A Call For Heresy – Why Dissent Is Vital to Islam and America – by Anouar Majid

A Call For Heresy – Why Dissent Is Vital to Islam and America – by Anouar Majid

“Imagining the wider gate.”

As professor and founding Chair of the Department of English at the University of New England, and the author of Postcolonial Islam in a Polycentric World, that was recommended as a book to understand the context of 9/11 by the American Association of University Professors, one might expect that A Call For Heresy may be a challenging, intellectual read. It was for this reader.

Although Majid states that “Sometimes all we need is a different perspective to untie knotty problems, loosen the climate of suspicion, and, if all works well, increase the possibilities for dialogue and thoughtful collective action. By looking at the fortunes of Muslim and American societies together, we may perhaps recognize the futility of armed conflict and consider solutions that address underlying causes, rather than exacerbate anger and confusion.” (Preface ix). Well, that’s a hope and a basis for inquiry that I’m willing to learn more about.
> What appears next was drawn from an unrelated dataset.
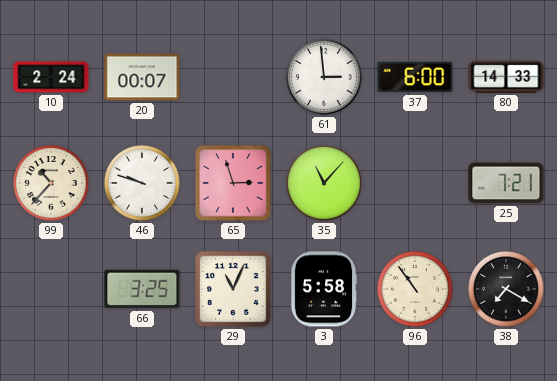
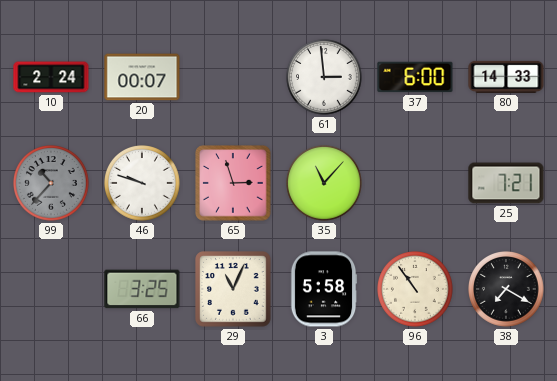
99 dial: cream -> grey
Majid’s insights on the role of religion as a component of the world’s challenges was expansive and deep. For example, “The supreme deity of the United States right now, the absolute and absolutist god that broaches no dissent, is not Jesus or his increasingly vociferous defenders, but capitalism. In fact, religious fundamentalism, as with all other forms of fundamentalism, doesn’t happen in a cultural vacuum, but emerges in response to a sense of threat to one’s being or core beliefs. Fundamentalism is often situational; it always expresses itself in relation to a contending force.”(p. 11).

Yet, beneath the blaring news blasts the clash between fundamentalists in a variety of cultures create, the voices and hearts of partisans who seek reconciliation, understanding and cooperation are drown out. In every society, this group of partisans is summarily marginalized by the mainstream ideologues and dogmatic believers. Majid’s suggestion? Encouraging freethinkers to speak up. “We need a healthy culture of freethinking, a tradition of heresy, or zandaqa, that would help the indoctrinated see past their convictions toward a future that opens the wider gate of the common good, not squeeze us through the tunnel of narrow interests and the end of life.” (p.49).
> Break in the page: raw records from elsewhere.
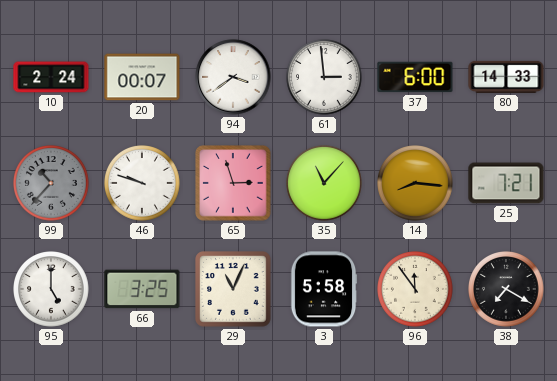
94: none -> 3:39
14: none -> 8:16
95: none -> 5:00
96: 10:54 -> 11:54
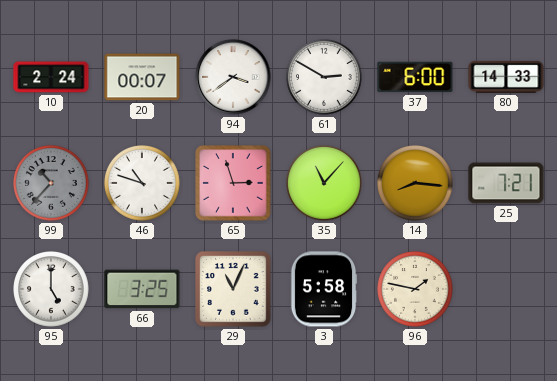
61: 2:59 -> 2:50
46: 9:48 -> 10:48
96: 11:54 -> 1:47
38: 7:20 -> none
This book is a contemporary, intellectual treatise about hope. About the necessity to continue to think, speak and imagine an inquiry and dialog, that examines our respective traditions and reduces the “causes of conflict and violence and broaden the scope of tolerance and push it to include innovative thought without punishing humans for daring to imagine life-saving alternatives.”(p.49).

This book is a work of the heart of a freethinker, Anouar Majid, who is encouraging us to engage in the honorable, yet risky endeavor of creating the wider gate.

I was inspired, educated and enlightened by this book. I hope you will be too.